What's in a name ... and what isn't?

It must feel nice to become so famous, so groundbreaking, to mark an age so forcefully, that your name becomes an adjective. Freud's ruminations gave us "Freudian." Mao's dictates were, well, "Maoist." Clinton's politics spawned "Clintonian." Queen Victoria served up the "Victorian" era. And where would Washington be without Machiavellian tactics, libertarians without Randian thought, liberals without Keynesian economics, and all Americans without Jeffersonian principles? Just one problem: These famed few rarely lived up their own hype. In the essays below, you'll find that Niccolo Machiavelli was not a backstabber, that Ayn Rand was no John Galt, and that Bill Clinton was not entirely Clintonian - at least not in a bad way. So beware next time you use those adjectives; history may not be on your side. Of course, there must be more. Was Wilson Wilsonian? Plato Platonic? Churchill Churchillian? Send us your suggestions for people who couldn't match their namesake, and we'll highlight the top entries in next Sunday's Washington Post Outlook section.

Mao was not a Maoist

Chairman Mao extolled the "hard life" for hundreds of millions of Chinese citizens. Yet, biographer Jung Chang explains, Mao enjoyed the choicest food, lived among 50 estates and earned millions in royalties from the books he forced the nation to read.

Clinton was not Clintonian

Is President Clinton Clintonian? It depends on what the meaning of "Clintonian" is. But Third Way's Matt Bennett and Jonathan Cowan argue that the benign definition — having a willingness to take on party orthodoxies — is the one that will endure.

Rand was not Randian

Rand wanted to live up to her novels' heroes — men like Howard Roark and John Galt, who lived for their work and cared little for the opinions of others. So why, asks historian Jennifer Burns, was Rand heartbroken when reviewers didn't like "Atlas Shrugged"?

Keynes was not Keynesian

The term "Keynesian" has become a Washington insult — "shorthand for spendthrift, wasteful, debt-ridden, incontinent, elitist, socialist," writes journalist Nicholas Wapshott. But the elegant British economist was none of the above.

Machiavelli was not Machiavellian

"It is better to be feared than loved." The author of "The Prince" offered cynical chestnuts such as this to 16th-century politicians. But biographer Miles Unger writes that Machiavelli was far from devious: He took in orphans, went to jail for his beliefs and died broke.

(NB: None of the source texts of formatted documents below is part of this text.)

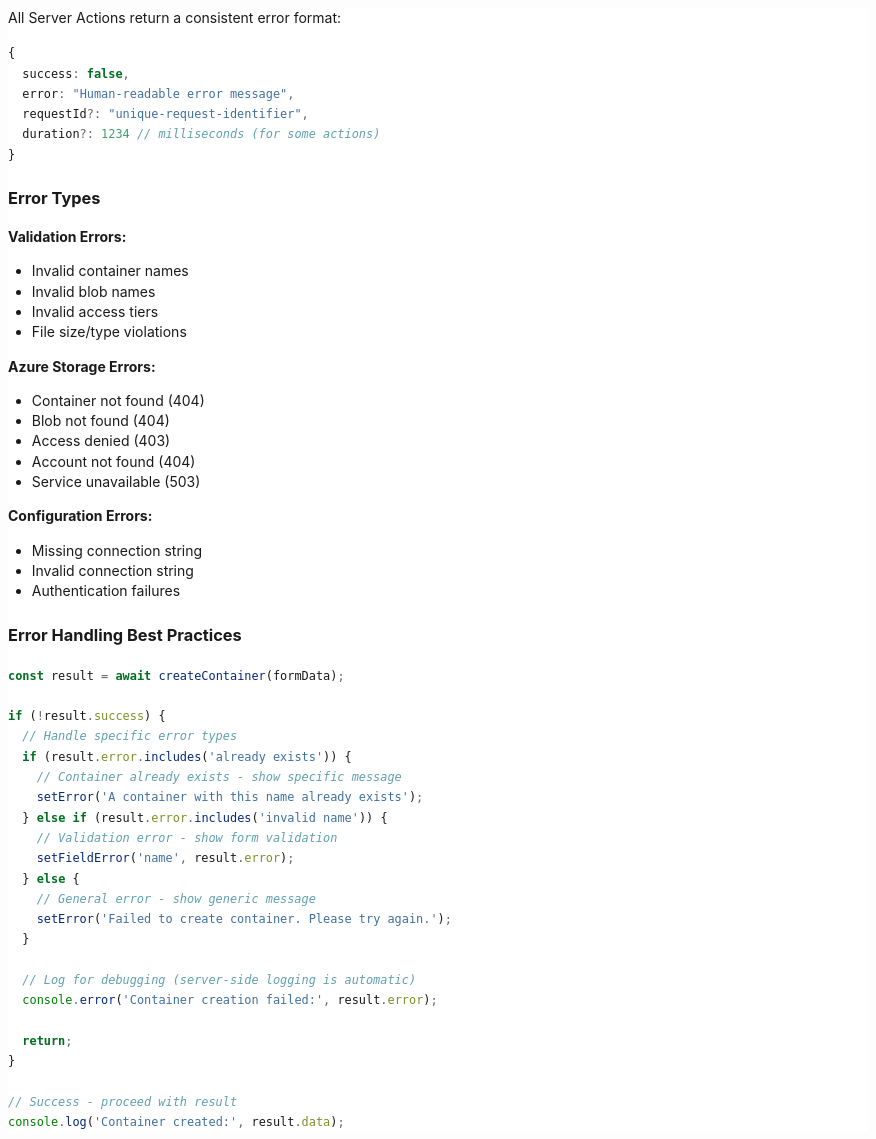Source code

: All Server Actions return a consistent error format:

```typescript
{
  success: false,
  error: "Human-readable error message",
  requestId?: "unique-request-identifier",
  duration?: 1234 // milliseconds (for some actions)
}
```

### Error Types

**Validation Errors:**
- Invalid container names
- Invalid blob names
- Invalid access tiers
- File size/type violations

**Azure Storage Errors:**
- Container not found (404)
- Blob not found (404)
- Access denied (403)
- Account not found (404)
- Service unavailable (503)

**Configuration Errors:**
- Missing connection string
- Invalid connection string
- Authentication failures

### Error Handling Best Practices

```typescript
const result = await createContainer(formData);

if (!result.success) {
  // Handle specific error types
  if (result.error.includes('already exists')) {
    // Container already exists - show specific message
    setError('A container with this name already exists');
  } else if (result.error.includes('invalid name')) {
    // Validation error - show form validation
    setFieldError('name', result.error);
  } else {
    // General error - show generic message
    setError('Failed to create container. Please try again.');
  }
  
  // Log for debugging (server-side logging is automatic)
  console.error('Container creation failed:', result.error);
  
  return;
}

// Success - proceed with result
console.log('Container created:', result.data);
```
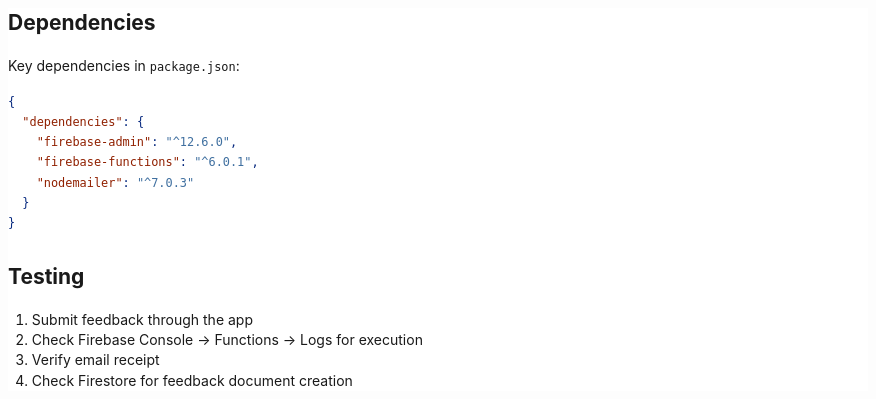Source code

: ## Dependencies

Key dependencies in `package.json`:
```json
{
  "dependencies": {
    "firebase-admin": "^12.6.0",
    "firebase-functions": "^6.0.1",
    "nodemailer": "^7.0.3"
  }
}
```

## Testing

1. Submit feedback through the app
2. Check Firebase Console → Functions → Logs for execution
3. Verify email receipt
4. Check Firestore for feedback document creation
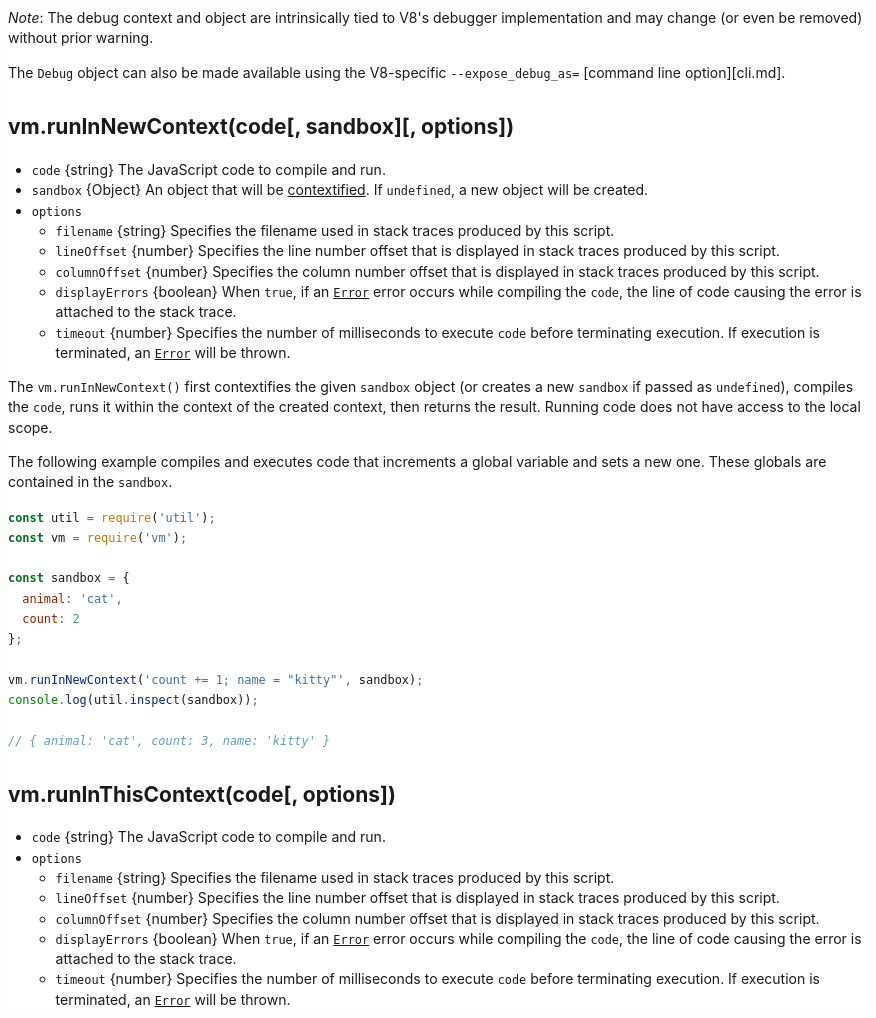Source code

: *Note*: The debug context and object are intrinsically tied to V8's debugger
implementation and may change (or even be removed) without prior warning.

The `Debug` object can also be made available using the V8-specific
`--expose_debug_as=` [command line option][cli.md].

## vm.runInNewContext(code[, sandbox][, options])


* `code` {string} The JavaScript code to compile and run.
* `sandbox` {Object} An object that will be [contextified][]. If `undefined`, a
  new object will be created.
* `options`
  * `filename` {string} Specifies the filename used in stack traces produced
    by this script.
  * `lineOffset` {number} Specifies the line number offset that is displayed
    in stack traces produced by this script.
  * `columnOffset` {number} Specifies the column number offset that is displayed
    in stack traces produced by this script.
  * `displayErrors` {boolean} When `true`, if an [`Error`][] error occurs
    while compiling the `code`, the line of code causing the error is attached
    to the stack trace.
  * `timeout` {number} Specifies the number of milliseconds to execute `code`
    before terminating execution. If execution is terminated, an [`Error`][]
    will be thrown.

The `vm.runInNewContext()` first contextifies the given `sandbox` object (or
creates a new `sandbox` if passed as `undefined`), compiles the `code`, runs it
within the context of the created context, then returns the result. Running code
does not have access to the local scope.

The following example compiles and executes code that increments a global
variable and sets a new one. These globals are contained in the `sandbox`.

```js
const util = require('util');
const vm = require('vm');

const sandbox = {
  animal: 'cat',
  count: 2
};

vm.runInNewContext('count += 1; name = "kitty"', sandbox);
console.log(util.inspect(sandbox));

// { animal: 'cat', count: 3, name: 'kitty' }
```

## vm.runInThisContext(code[, options])


* `code` {string} The JavaScript code to compile and run.
* `options`
  * `filename` {string} Specifies the filename used in stack traces produced
    by this script.
  * `lineOffset` {number} Specifies the line number offset that is displayed
    in stack traces produced by this script.
  * `columnOffset` {number} Specifies the column number offset that is displayed
    in stack traces produced by this script.
  * `displayErrors` {boolean} When `true`, if an [`Error`][] error occurs
    while compiling the `code`, the line of code causing the error is attached
    to the stack trace.
  * `timeout` {number} Specifies the number of milliseconds to execute `code`
    before terminating execution. If execution is terminated, an [`Error`][]
    will be thrown.


[indirect `eval()` call]: https://es5.github.io/#x10.4.2
[global object]: https://es5.github.io/#x15.1
[`Error`]: errors.html#errors_class_error
[`script.runInContext()`]: #vm_script_runincontext_contextifiedsandbox_options
[`script.runInThisContext()`]: #vm_script_runinthiscontext_options
[`vm.createContext()`]: #vm_vm_createcontext_sandbox
[`vm.runInContext()`]: #vm_vm_runincontext_code_contextifiedsandbox_options
[`vm.runInThisContext()`]: #vm_vm_runinthiscontext_code_options
[`eval()`]: https://developer.mozilla.org/en-US/docs/Web/JavaScript/Reference/Global_Objects/eval
[V8 Embedder's Guide]: https://developers.google.com/v8/embed#contexts
[contextified]: #vm_what_does_it_mean_to_contextify_an_object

Queen Victoria was not Victorian

The supposedly dour monarch who ruled England during the repressed Victorian era not only had nine children with her dashing young husband, but even flirted with the help after his death. Biographer Kate Williams offers a glimpse at the woman behind the frown.

Freud was not Freudian

Freud demanded that his patients tell the truth about their most intimate experiences. But author Howard Markel says the inventor of psychoanalysis was never honest about his deepest, darkest secret: his addiction to cocaine.

Jefferson was not Jeffersonian

It's hardly news that the founding father who wrote that "all men are created equal" owned slaves. But according to biographer R.B. Bernstein, this small-government enthusiast was not above big-government moves. Exhibit A: the Louisiana Purchase.